Text:
%%
Six years is a long time. I got to thinking that it is maybe time it had a bit of a re-boot. This should be much more than Twitter. It should be more than council staff talking to each other although I do recognise a real benefit to this.

What should a day of online activity look like?

It needs to tell day-to-day stories… think of how best to do this.
It needs to focus on real people.
It needs real people telling their own stories.
It needs to have people who use the service and live, work and play in your area.
It needs some employees but only if they are named.
It doesn’t need offices. Go outside the ivory tower to see what people do.
It doesn’t need to Twitter, either. It is the fifth largest UK social media channel. Use other channels. Go off-line too.
But don’t just make noise set a few targets too. Sign-up for a library. Pledge to use a park. Pledge to exercise. Whatever.

Here are 14 ideas to make it more interesting

1. A Facebook Live Q&A on the local newspaper’s Facebook page with a behind-the-scenes tour of the museum stores. There is a trove of fascinating items. It would be great to hear someone talk about them. Give people a chance to see and put stories to their heritage.
%%
Dataset:
%%
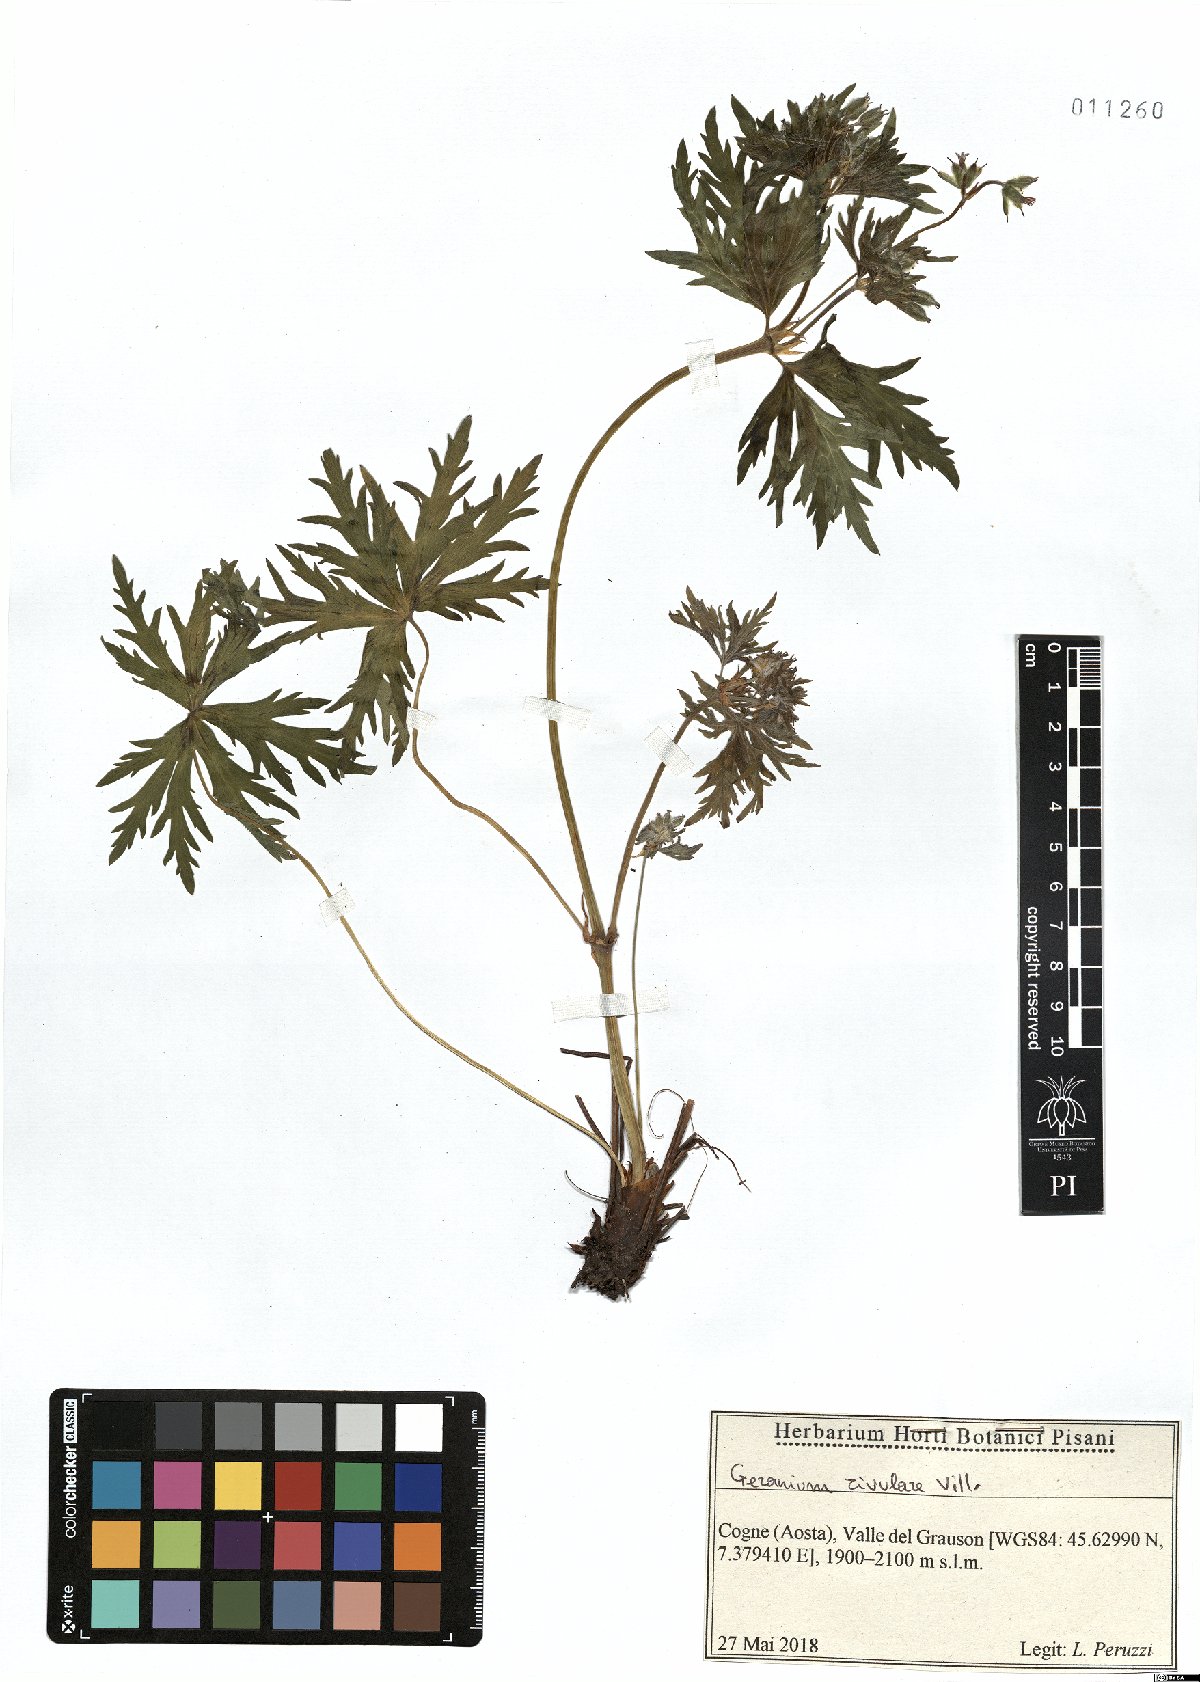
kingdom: Plantae
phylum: Tracheophyta
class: Magnoliopsida
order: Geraniales
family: Geraniaceae
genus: Geranium
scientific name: Geranium rivulare
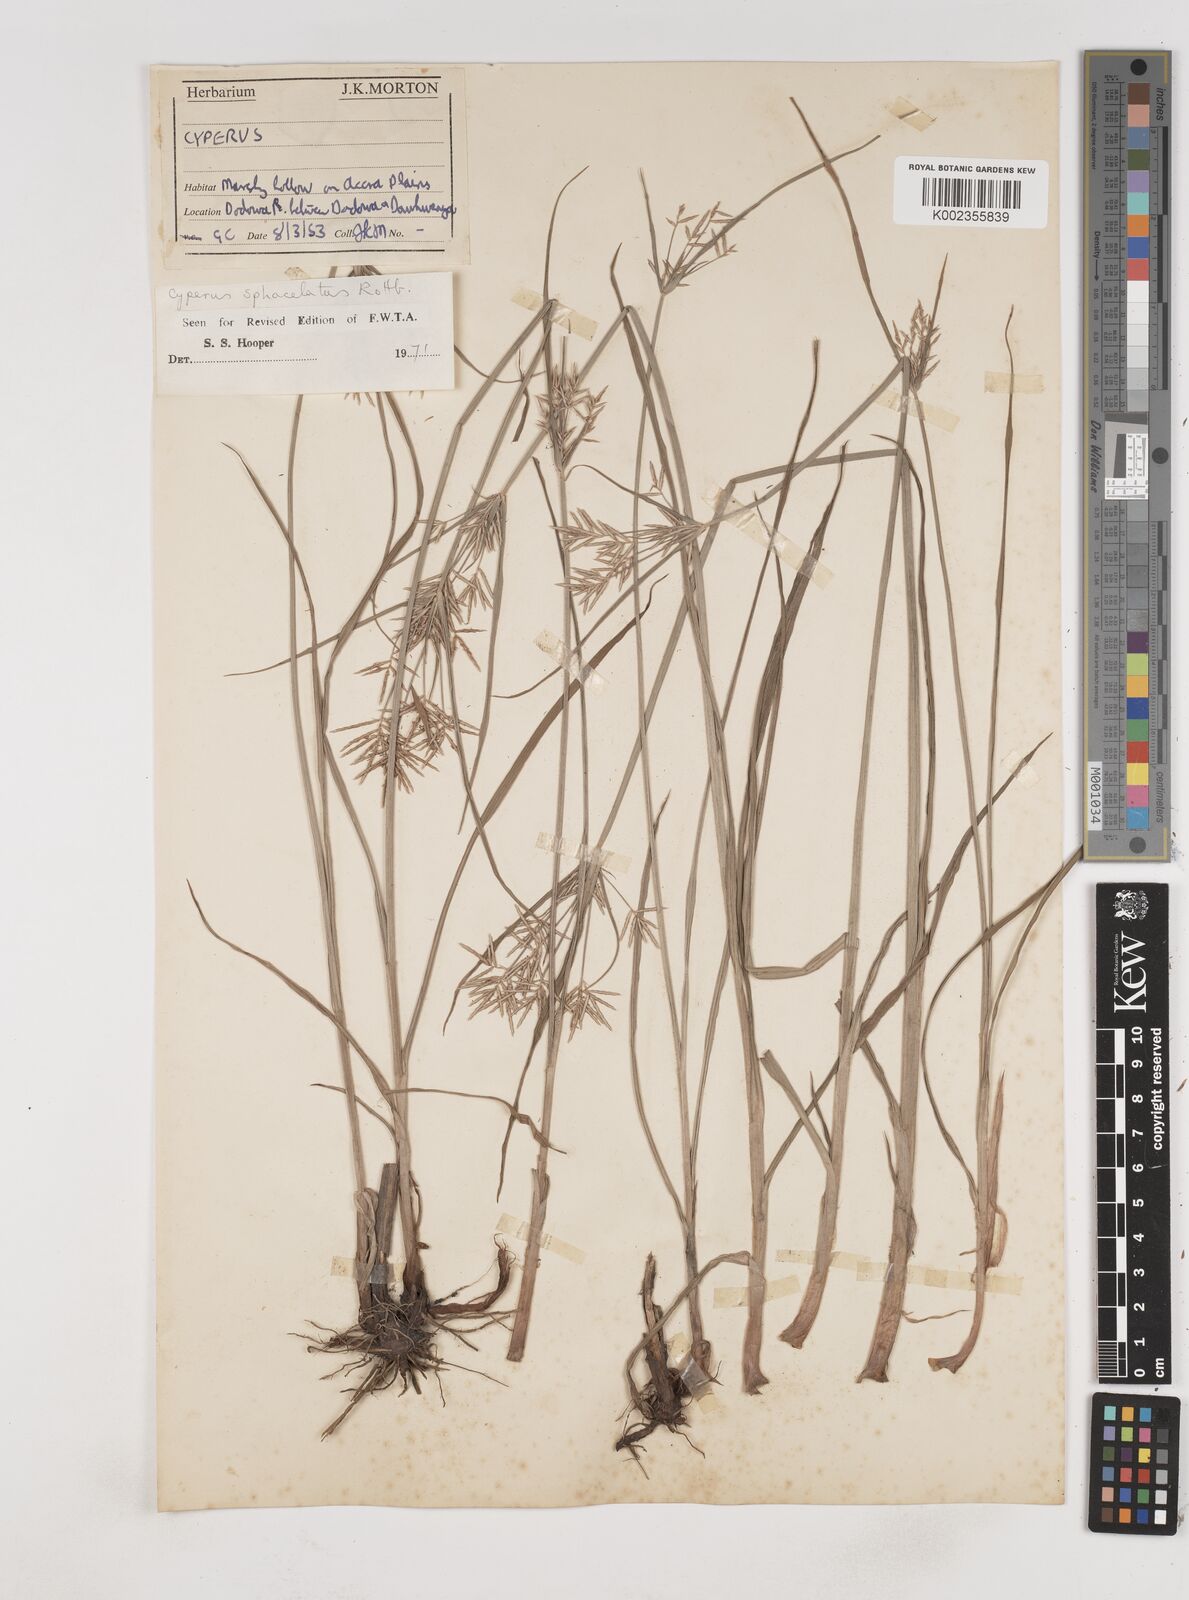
%%
Work to complete:
[1] Answer these from the post about a council's day of online activity:
(a) How long a time does the opening sentence mention?
(b) Where does the post rank Twitter among UK social media channels?
(c) On whose Facebook page would the Q&A in idea 1 take place?
[2] Pick up the post about a council's day of online activity from its last sentence, and carry it on with the next ideas on the list.
The rows are separate material from the post about a council's day of online activity.

Response list:
[1]
(a) Six years.
(b) Fifth largest.
(c) The local newspaper's.

[2]
2. Video clips of real people talking about the job they do for the organisation while out actually doing it.
3. Live tweeting shadowing the contact centre posting a snap shot of the calls they recieve.
4. Get people to sign-up to something. Join a library. Make the process easy to do online. Make a target. A hundred. Five hundred. Whatever.
5. Create a Facebook quiz to ask how much people know about what their council does. Do that here.
6. Use Twitter’s Periscope app to live broadcast a Q&A with the Leader of the Council on the budget. What should they do less of? And more of?
7. Plug into an existing campaign and create some content. You need more foster carers? Live tweet what a carer does for an hour or two.
8. Celebrate your area. Encourage people to post pictures on a hashtag that celebrates their area. Instagramers may warm to this. The best pic gets hosted on the homepage. Or as part of the website’s banner image.
9. Talk to people at a library event. What brings them to this book club? What book do they recommend?
10. Go behind the obvious and get others to join in. What goes on in school during an average day? There’s a breakfast club? No way? How does that work? Schools are getting better at posting their own content. Invite them to play.
11. You have a niche job? You look after the borough’s trees? Tell us about that. Give us a tour of what to look out for. Shadow the officer if needs be.
12. Adult social care is a growing issue? What do service users look like? Heck, he looks like my Dad. He even talks like him too. Can he talk about growing up in the area? And what help he gets from the council?
13. Aggregate your content in the one place. Pull a page together where people can follow all your stuff.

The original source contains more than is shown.